Passage to read —
Question

The sum and product of the zerosof the quardic polynomial are 1/2 and -1/2 respectively then the polynomial is

Answer 1

${\underline{\sf{Question}}}$

The sum and product of the zeros of the quardic polynomial are 1/2 and -1/2 respectively .Find the polynomial .

${\underline{\sf{Theory}}}$

if $\sf\alpha \: and \beta$ are the zeros of a quadratic polynomial f(x) . Then the polynomial f( x) is given by

$\sf \:f(x) = k(x {}^{2} - ( \alpha + \beta )x + \alpha \beta )$

or

$\sf \: f(x) = k(x {}^{2} - (sum \: of \: the \: zeroes)x + product \: of \: the \: zeroes)$

${\underline{\sf{Solution}}}$

Let $\sf \alpha \: and \: \beta$ are the zeros of the required polynomial.

It is given that $\sf \alpha + \beta = \dfrac{1}{2}$

$\sf \: and \: \alpha \beta = \dfrac{-1}{2}$

The quadratic polynomial is

$\sf \: f(x) =k( x {}^{2} - ( \alpha + \beta )x + \alpha \beta )$

$\sf \implies \: f(x) = k(x {}^{2} - \dfrac{1}{2}x + \dfrac{-1}{2})$

Taking the LCM:-

$\sf\implies\:f(x)=k(\dfrac{2x^{2}-x-1}{2})$

Answer 2

Answer :

2x² - x - 1

$\rule{100}2$

Solution :

It is given that,

• sum of zeroes ( α + β ) = 1/2
• product of zeroes ( αβ ) = -1/2

We have to find the polynomial.

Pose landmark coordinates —

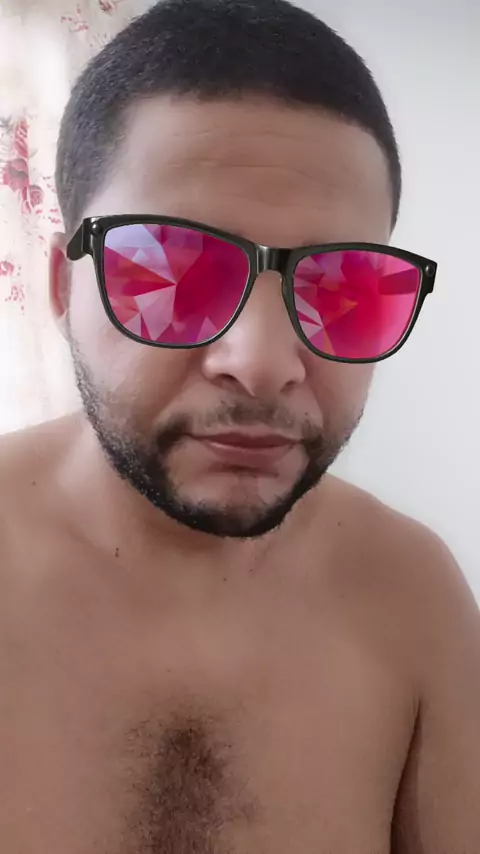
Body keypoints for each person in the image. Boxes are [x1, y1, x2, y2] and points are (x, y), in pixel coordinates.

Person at [1, 0, 478, 851]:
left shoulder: (415, 598)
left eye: (344, 288)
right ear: (65, 289)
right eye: (173, 275)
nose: (262, 364)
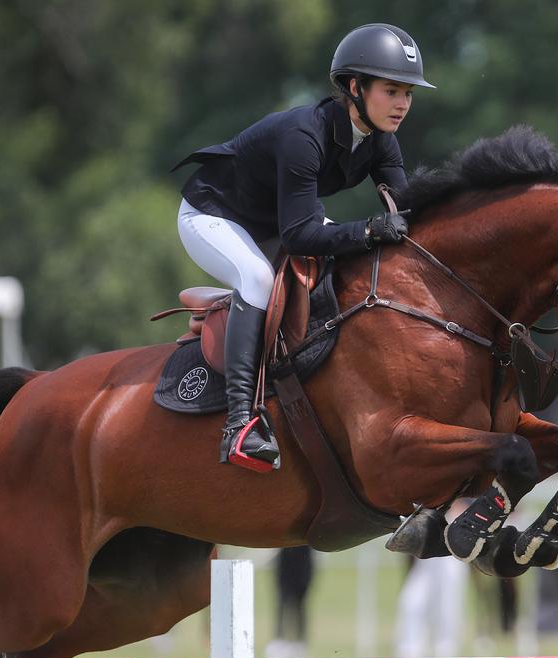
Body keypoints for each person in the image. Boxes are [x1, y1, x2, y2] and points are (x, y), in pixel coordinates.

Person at [172, 23, 433, 470]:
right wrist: (369, 231)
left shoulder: (381, 142)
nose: (403, 104)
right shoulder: (303, 135)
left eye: (407, 93)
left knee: (340, 271)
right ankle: (239, 424)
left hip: (276, 219)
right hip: (212, 215)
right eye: (392, 91)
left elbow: (407, 214)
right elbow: (299, 237)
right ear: (355, 87)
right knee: (256, 278)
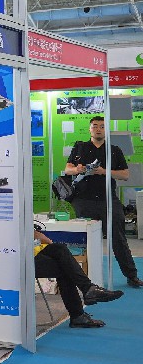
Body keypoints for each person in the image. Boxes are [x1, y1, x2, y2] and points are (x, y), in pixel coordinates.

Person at [65, 116, 142, 288]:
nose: (98, 129)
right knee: (84, 241)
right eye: (95, 126)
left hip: (108, 200)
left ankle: (132, 276)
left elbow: (125, 175)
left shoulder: (114, 150)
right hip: (83, 200)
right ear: (90, 129)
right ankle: (83, 280)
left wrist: (104, 171)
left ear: (106, 130)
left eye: (101, 126)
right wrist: (77, 169)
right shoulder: (80, 148)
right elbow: (67, 169)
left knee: (119, 239)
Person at [34, 227, 122, 327]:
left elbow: (34, 233)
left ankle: (88, 290)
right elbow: (34, 234)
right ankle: (79, 311)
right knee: (65, 267)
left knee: (60, 249)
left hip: (32, 252)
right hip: (22, 261)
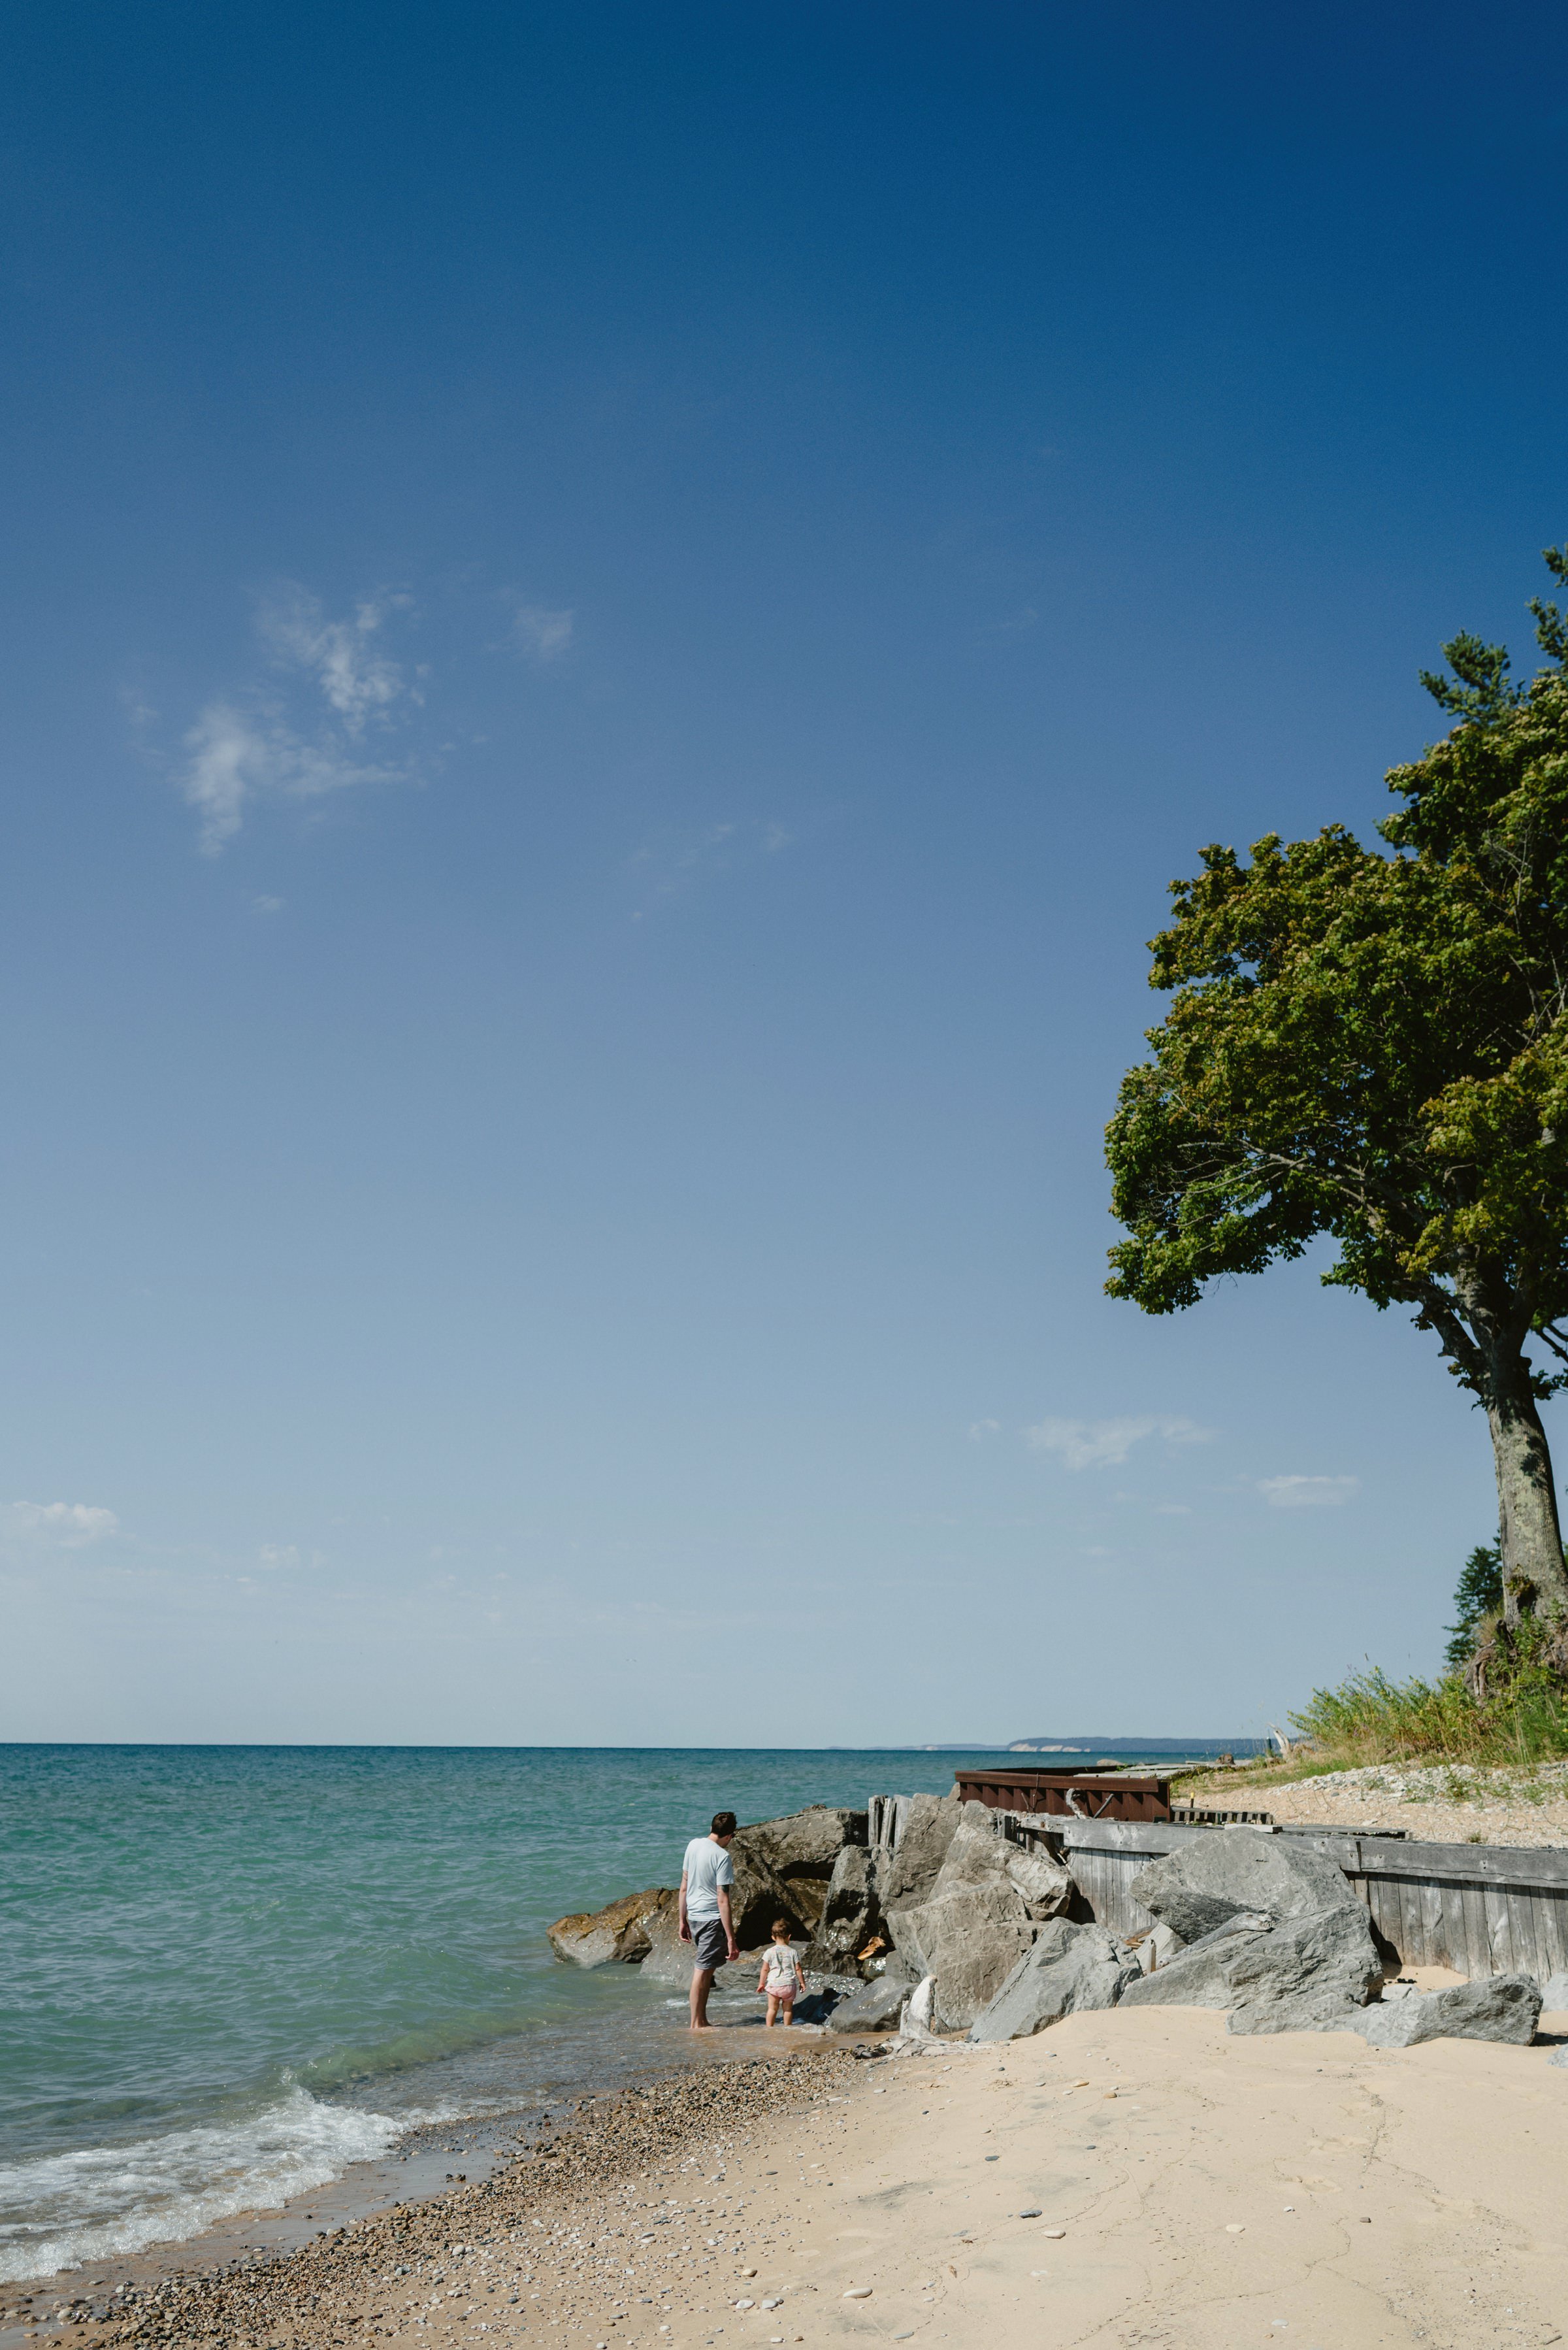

Prompt 1 — In the polynomial thread, what polynomial does the second answer give?
Prompt 2 — Carry the polynomial thread forward from its last sentence.
The rows come from a different source than the polynomial thread.

Task output 1 — 2x² - x - 1

Task output 2 —
We know that,

→ Quadratic Polynomial = k [ x² - ( sum of zeroes )x + ( product of zeroes )]

$\sf k [ x^2 - \dfrac{1}{2} \times x + \dfrac{(-1)}{2}]$

$\sf = k [x^2 - \dfrac{x}{2} - \dfrac{1}{2}]$

In order to remove 2 from the denominator, let k = 2.

Now,

$\sf = 2 [ x^2 - \dfrac{x}{2} - \dfrac{1}{2}]$

$\sf = 2x^2 - x - 1$

Hence,

the quadratic polynomial is 2x² - x - 1.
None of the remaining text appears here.